With just days to go before the Closing Ceremony, the naysayers are much quieter. Many will have even changed their minds. The decision to go on with the Olympics was a brave one. It was also a sensible decision and a necessary tonic for a world beginning to see the light at the end of the tunnel during this panic.
It is notable that despite earlier misgivings, the Japanese population has embraced the Games if viewership and interest is anything to go by. The Opening Ceremony was viewed by more than 70 million people, which made it the most watched event in at least a decade. Audiences are down in the United States and Europe from previous Games, largely due to inconvenient time zones for these nations. But in regional markets such as Australia, where time zones are more favorable, viewership was up 50 percent from the previous Olympics in Rio.
Australia is a notable case study when it comes to the psychological impacts of the current pandemic. The country’s international borders have been closed since March last year and those seeking to come in or fly out require exemptions which are difficult to receive. Currently in Sydney, which is in the middle of a strict lockdown that began in late June and will continue into September, it is obvious watching the Olympics is one way for Australians to feel more connected to the outside world and the life that we all once knew.
Watching the interaction of athletes from many nations competing in the one place is a soothing reminder of what the world was like before the pandemic and what it can be like when we learn to live with COVID-19.
This provides a further context for why it was a sensible decision to go on with the Games even putting aside the lift in spirit that it gives to many in Japan and around the world. There was understandable anxiety, especially with the emergence of the more infections Delta variant circulating around the world. This led to the necessarily strict protocols in place, which largely isolate Olympic participants from contact with broader Japanese society. These have been largely successful in that there have been only around 276 positive cases, including 24 athletes, among more than 11,000 participants.

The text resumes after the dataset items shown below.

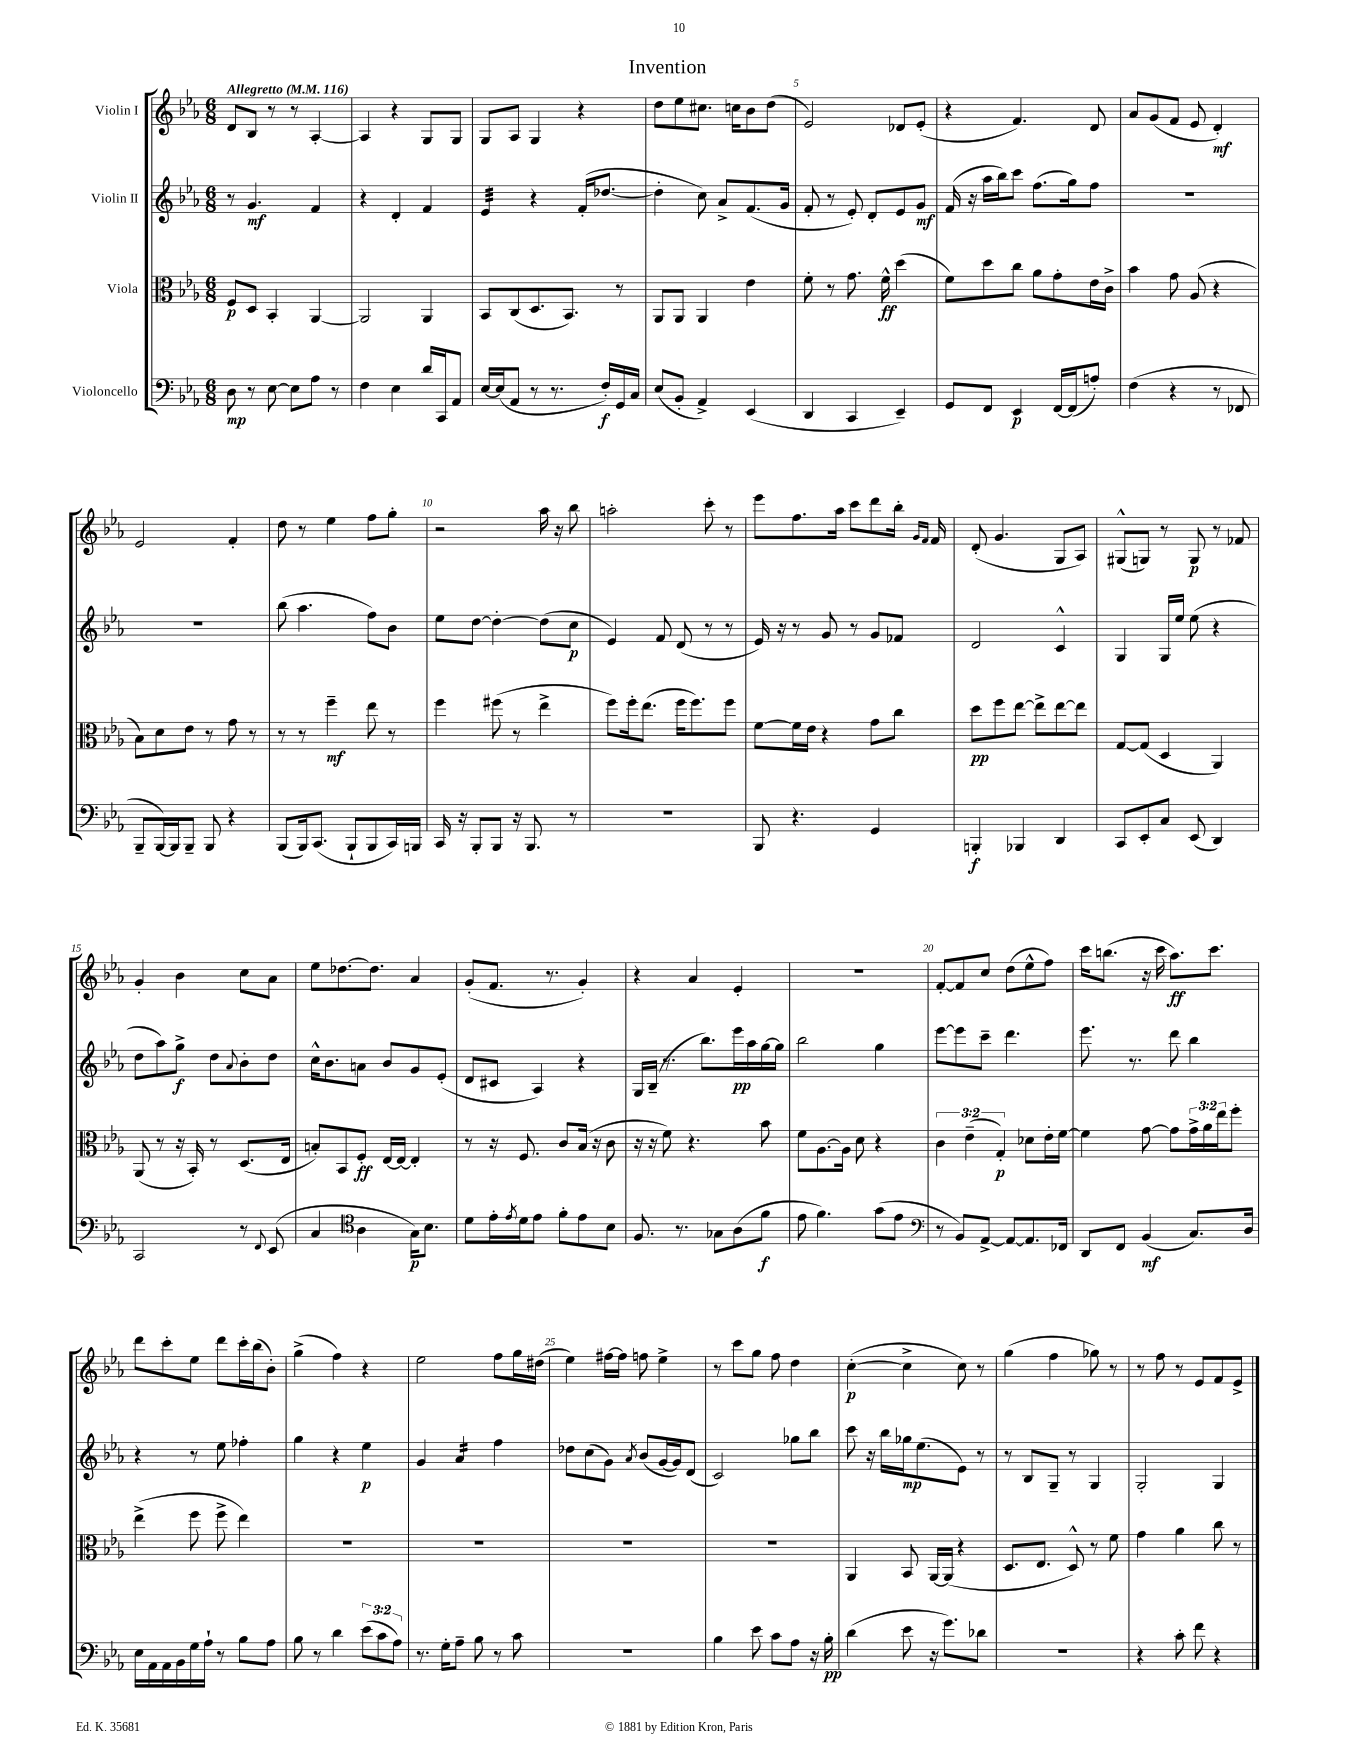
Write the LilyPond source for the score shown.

\header { title = "Invention" }
<<
\new StaffGroup <<
\new Staff = "s0" \with { instrumentName = "Violin I" } {
    \clef treble \key ees \major \numericTimeSignature \time 6/8 \tempo "Allegretto" 4 = 116
    d'8 bes8 r8 r8 aes4~-. |
    aes4 r4 g8 g8 |
    g8 aes8 g4 r4 |
    d''8 ees''8 cis''8. c''16 bes'8 d''8( |
    ees'2) des'8 ees'8-.( |
    r4 f'4.) d'8 |
    aes'8 g'8( f'8 ees'8 d'4-.\mf) |
    ees'2 f'4-. |
    d''8 r8 ees''4 f''8 g''8-. |
    r2 aes''16 r16 bes''8 |
    a''2-. c'''8-. r8 |
    ees'''8 f''8. aes''16 c'''8 d'''8 bes''16-. \grace { g'16 f'16 } f'16 |
    d'8-.( g'4. g8 aes8) |
    gis8-^( g8) r8 g8\p r8 fes'8 |
    g'4-. bes'4 c''8 aes'8 |
    ees''8 des''8.~ des''8. aes'4 |
    g'8-.( f'8. r8. g'4-.) |
    r4 aes'4 ees'4-. |
    R2. |
    f'8~-. f'8 c''8 d''8( ees''8-^ f''8) |
    c'''16 b''8.( r16 c'''16 aes''8.\ff) c'''8. |
    d'''8 c'''8-. ees''8 d'''8 c'''16-. bes''16( bes'8-.) |
    g''4->( f''4) r4 |
    ees''2 f''8 g''16 dis''16( |
    ees''4) fis''16~ fis''16 f''8 ees''4-> |
    r8 c'''8 g''8 f''8 d''4 |
    c''4~-.\p( c''4-> c''8) r8 |
    g''4( f''4 ges''8) r8 |
    r8 f''8 r8 ees'8 f'8 ees'8-> \bar "|." |
}
\new Staff = "s1" \with { instrumentName = "Violin II" } {
    \clef treble \key ees \major \numericTimeSignature \time 6/8
    r8 g'4.\mf f'4 |
    r4 d'4-. f'4 |
    ees'4:32 r4 f'16-.( des''8.~ |
    des''4-. c''8) aes'8-> f'8.( g'16 |
    f'8-. r8 ees'8-.) d'8-. ees'8 g'8\mf |
    f'16( r16 aes''16 bes''16) c'''8 f''8.( g''16) f''8 |
    R2. |
    R2. |
    bes''8( aes''4. f''8) bes'8 |
    ees''8 d''8~ d''4~-. d''8( c''8\p |
    ees'4) f'8 d'8( r8 r8 |
    ees'16) r16 r8 g'8 r8 g'8 fes'8 |
    d'2 c'4-^ |
    g4 g16 ees''16 ees''8( r4 |
    d''8 aes''8) g''8->\f d''8 \appoggiatura { aes'8 } bes'8-. d''8 |
    c''16-^ bes'8. a'8 bes'8 g'8 ees'8-.( |
    d'8 cis'8 aes4) r4 |
    g16 bes16--( r8. bes''8.) ees'''16\pp aes''16 g''16~ g''16 |
    bes''2 g''4 |
    ees'''8~ ees'''8 c'''8-- d'''4. |
    ees'''8. r8. d'''8 bes''4 |
    r4 r8 ees''8 fes''4-. |
    g''4 r4 ees''4\p |
    g'4 aes'4:16 f''4 |
    des''8 c''8( g'8) \acciaccatura { aes'8 } bes'8( g'16~ g'16) d'8( |
    c'2) ges''8 bes''8 |
    c'''8 r16 bes''16 ges''16\mp ees''8.( ees'8) r8 |
    r8 bes8 g8-- r8 g4 |
    g2-. g4 \bar "|." |
}
\new Staff = "s2" \with { instrumentName = "Viola" } {
    \clef alto \key ees \major \numericTimeSignature \time 6/8 \override Staff.TupletNumber.text = #tuplet-number::calc-fraction-text
    f8\p d8 bes,4-. aes,4~ |
    aes,2 aes,4 |
    bes,8 c8( d8. bes,8.) r8 |
    aes,8 aes,8 aes,4 ees'4 |
    f'8-. r8 g'8. f'16-^\ff d''4( |
    f'8) d''8 c''8 aes'8 g'8-. ees'16 c'16-> |
    bes'4 g'8 aes8( r4 |
    bes8) d'8 ees'8 r8 g'8 r8 |
    r8 r8 f''4--\mf ees''8 r8 |
    f''4 fis''8( r8 ees''4-> |
    f''8) f''16-. ees''8.( f''16 f''8.) f''8 |
    f'8~ f'16 ees'16 r4 g'8 c''8 |
    d''8\pp f''8 ees''8~ ees''8-> ees''8~ ees''8 |
    g8~ g8( d4 aes,4) |
    aes,8( r8 r16 bes,16-.) r8 d8.( ees16 |
    b8-.) bes,8 f8-.\ff ees16~ ees16~ ees4-. |
    r8 r16 f8. c'8 bes16( r16 c'8 |
    r16 r16 f'8) r4. bes'8 |
    f'8 aes8.~ aes16 d'8 r4 |
    \tuplet 3/2 { c'4 ees'4--( g4-.\p) } des'8 ees'16-. f'16~ |
    f'4 g'8~ g'8 \tuplet 3/2 { g'16-> aes'16 ees''16 } f''8-. |
    ees''4->( f''8 f''8-> ees''4) |
    R2. |
    R2. |
    R2. |
    R2. |
    aes,4 bes,8 aes,16~ aes,16( r4 |
    d8. ees8. d8-^) r8 f'8 |
    g'4 aes'4 c''8 r8 \bar "|." |
}
\new Staff = "s3" \with { instrumentName = "Violoncello" } {
    \clef bass \key ees \major \numericTimeSignature \time 6/8 \override Staff.TupletNumber.text = #tuplet-number::calc-fraction-text
    d8\mp r8 ees8~ ees8 aes8 r8 |
    f4 ees4 d'16 c,16 aes,8 |
    ees16~ ees16( aes,8 r8 r8. f16-.\f) g,16 c16 |
    ees8( bes,8-. aes,4->) ees,4( |
    d,4 c,4 ees,4--) |
    g,8 f,8 ees,4\p f,16~ f,16( a8-.) |
    f4( r4 r8 fes,8 |
    bes,,8-- bes,,16~) bes,,16 bes,,8-- bes,,8 r4 |
    bes,,8( bes,,16) c,8.( bes,,8-! bes,,8 c,16) b,,16 |
    c,16 r16 bes,,8-. bes,,8 r16 bes,,8. r8 |
    R2. |
    bes,,8 r4. g,4 |
    b,,4-.\f bes,,4 d,4 |
    c,8 ees,8-. c8 ees,8( d,4) |
    c,2 r8 \appoggiatura { f,8 } ees,8( |
    c4 \clef tenor aes4 g16\p) bes8. |
    d'8 ees'16-. \acciaccatura { ees'8 } d'16 ees'8 f'8-. ees'8 bes8 |
    f8. r8. ges8 aes8( f'8\f |
    ees'8 f'4.) g'8( ees'8 |
    \clef bass r8 bes,8) aes,8~-> aes,8~ aes,8. fes,16 |
    d,8 f,8 bes,4\mf( c8.) d16 |
    ees16 aes,16 aes,16 bes,16 g16 aes16-! r8 bes8 aes8 |
    bes8 r8 d'4 \tuplet 3/2 { ees'8( c'8 aes8) } |
    r8. g16-. aes8-- bes8 r8 c'8 |
    R2. |
    bes4 ees'8 c'8 aes8 r16 bes16-.\pp |
    d'4( ees'8 r16 g'8.) des'8 |
    R2. |
    r4 c'8-. f'8 r4 \bar "|." |
}
>>
>>
\layout { \context { \Score \override BarNumber.break-visibility = ##(#f #t #t) barNumberVisibility = #(every-nth-bar-number-visible 5) } }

But it is the effectiveness of vaccines and vaccination that provides the broader justification for holding the Olympics. Using ourworldindata.com information, the number of deaths in Japan has declined dramatically from the peaks in the first half of the year to the relatively low levels seen from the start of the pandemic to November 2020. Remember that this was the period when Japan was one of the handful of countries lauded (along with South Korea, Taiwan, Vietnam, Singapore, Australia, and New Zealand) for keeping the terrifying impact of COVID-19 at bay.
Hospitalization and death rates have been kept low despite high case numbers. Much of this can be attributed to the fact that about 90 million vaccine doses have been administered with about 1 million jabs each day. None of this is to suggest that Japanese and international Olympic officials should be complacent. The point is the decision to proceed with the Olympics was not only brave but thought out and well executed from a COVID-19 perspective. As a geopolitical aside, it is also indication that liberal democracies can get their act together if there is the will to do so in these unusual times. This is despite accusations democracies are inherently chaotic and dysfunctional in a time of crisis.
There is a greater significance at stake. Lockdowns and restrictions on human movement and interaction are unnatural and unhealthy for those in open societies. The longer these go on, the greater the long-term economic and social price of the pandemic.
We cannot yet simply treat COVID-19 as if it were no more menacing than the seasonal flu. But it is becoming less about preventing infection and more about being confident we can live with COVID-19 and still prevent hospitalizations and deaths. Not for the first time, the Olympic Games is about more than just sport. This one in Tokyo gives us greater confidence that we are charting our way toward a post-COVID-19 normal, and that new normal is within sight.